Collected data
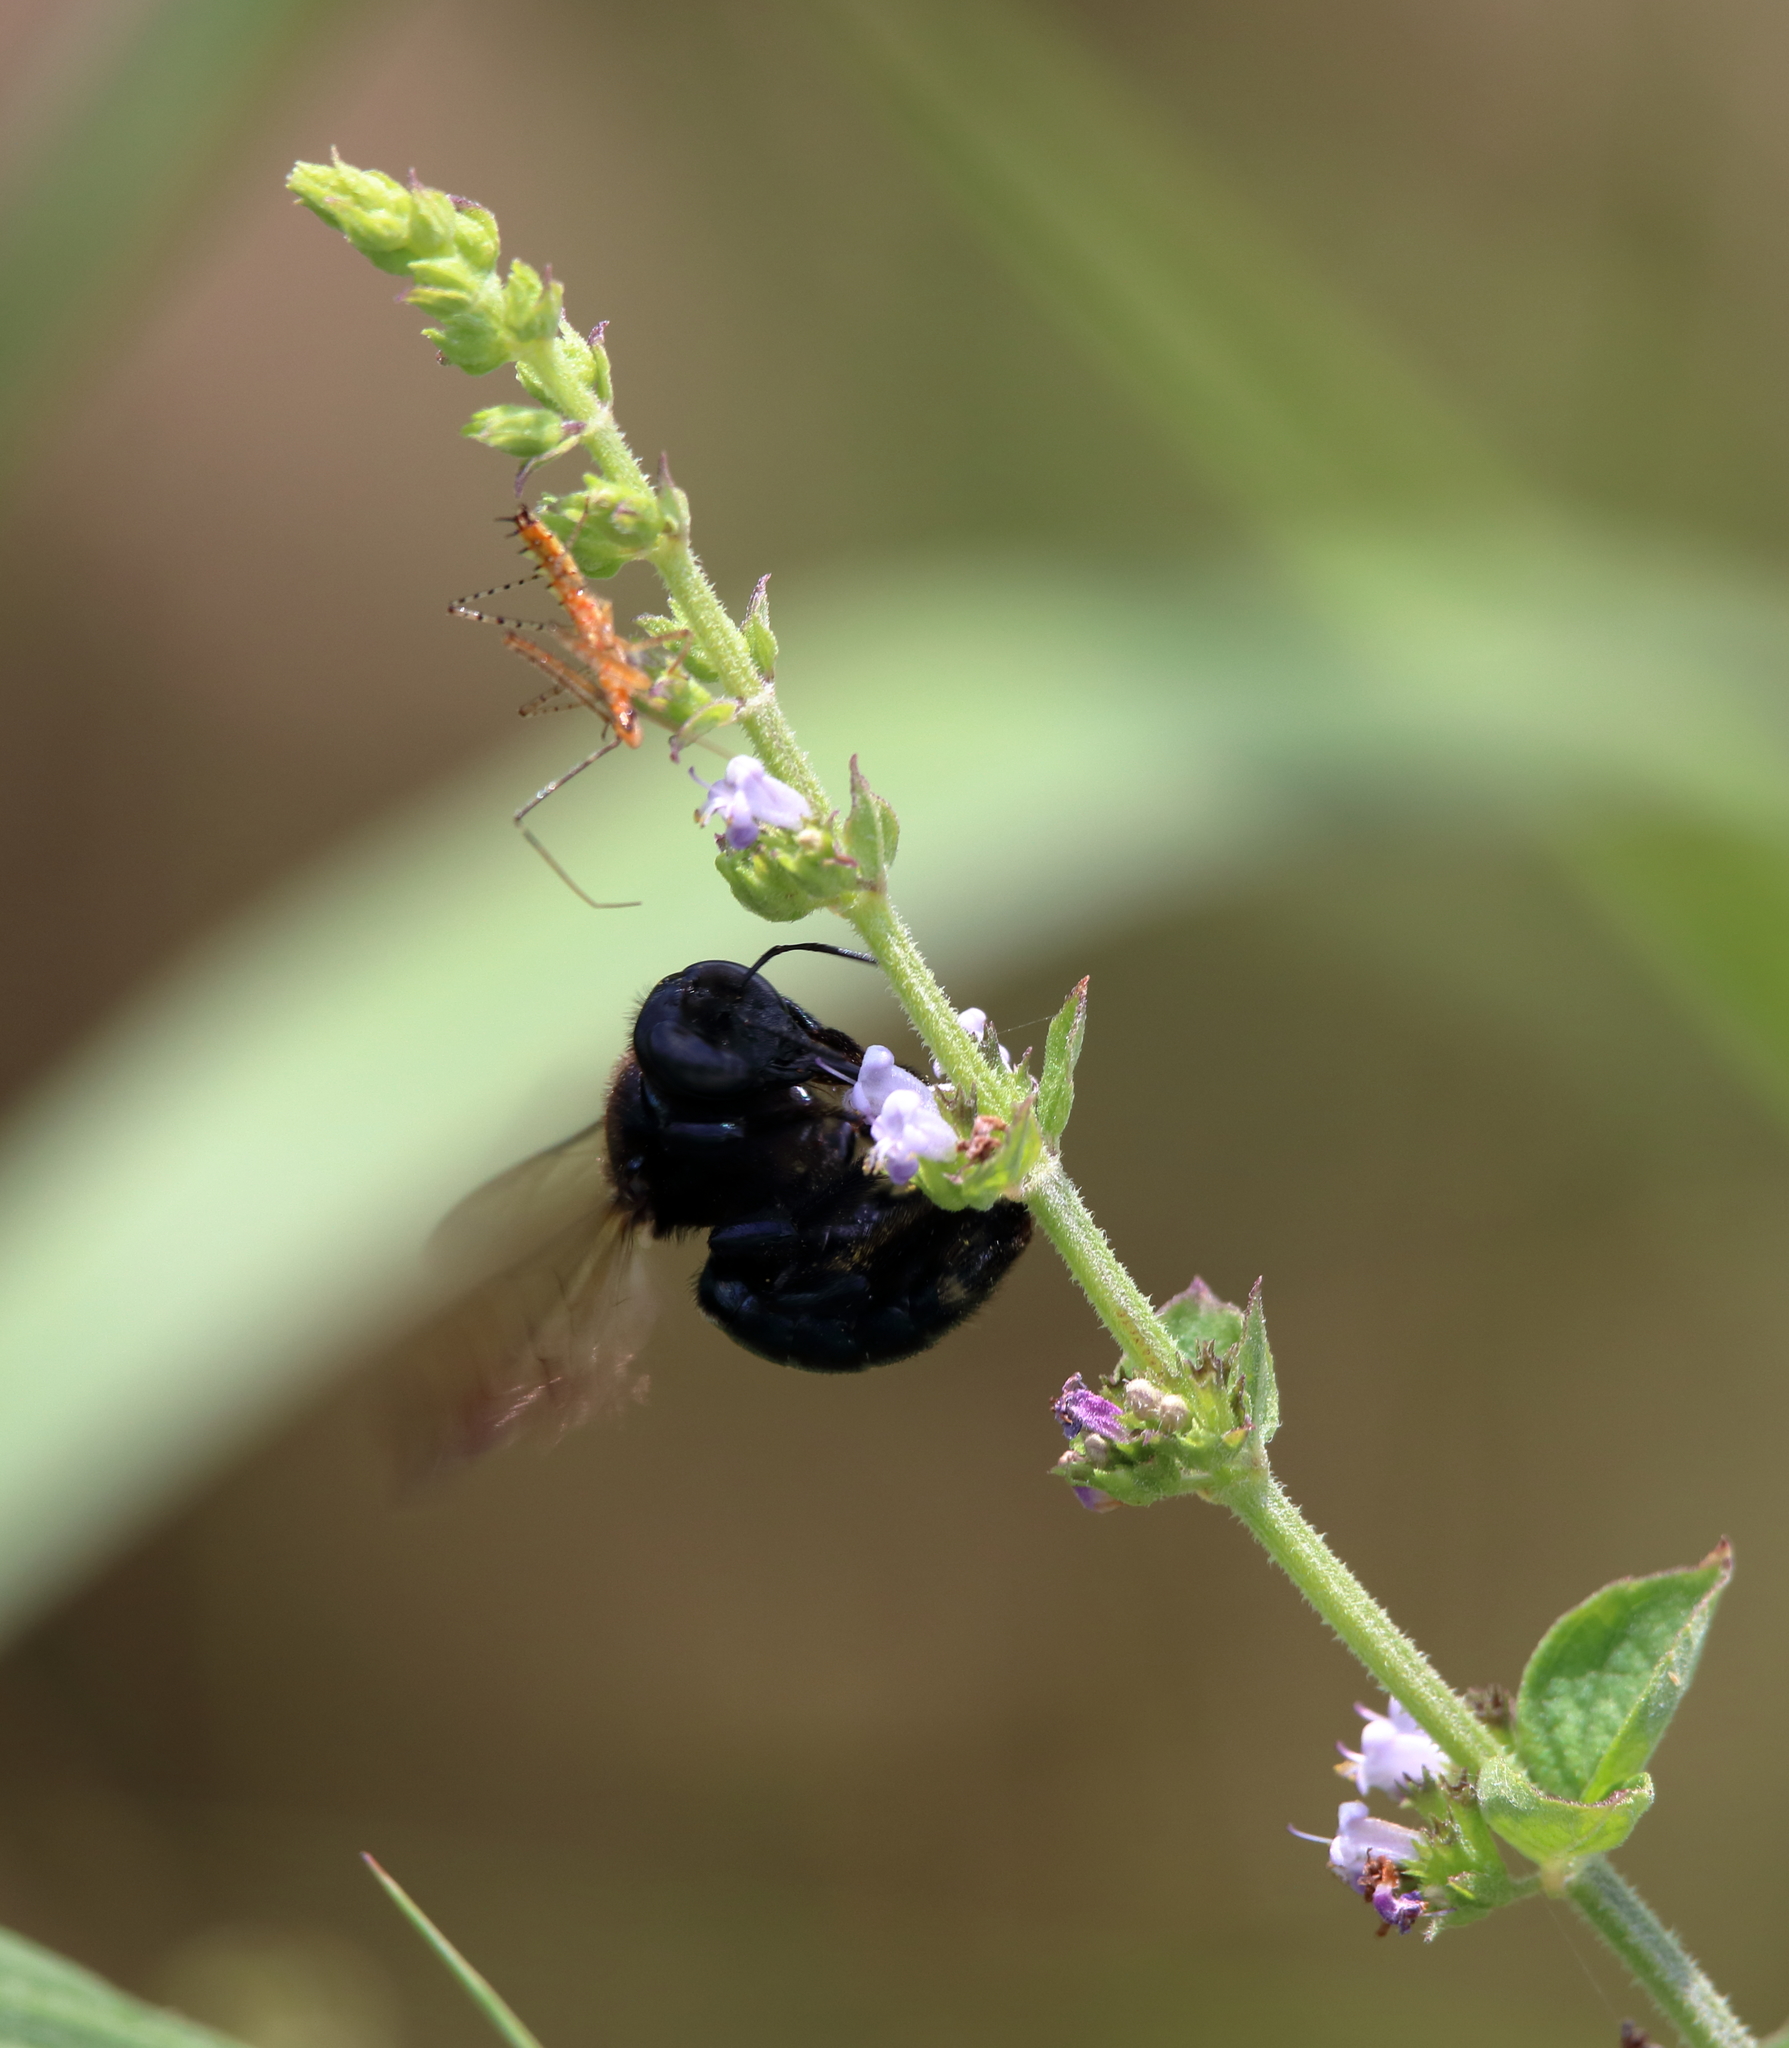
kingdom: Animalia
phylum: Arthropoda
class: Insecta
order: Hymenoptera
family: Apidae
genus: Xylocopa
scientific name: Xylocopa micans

- What you will do
Update the lines of the items above by replacing "scientific name" with "binomial name" and leaving everything else unchanged. Omit the pictures from your answer.

- Answer in full
kingdom: Animalia
phylum: Arthropoda
class: Insecta
order: Hymenoptera
family: Apidae
genus: Xylocopa
binomial name: Xylocopa micans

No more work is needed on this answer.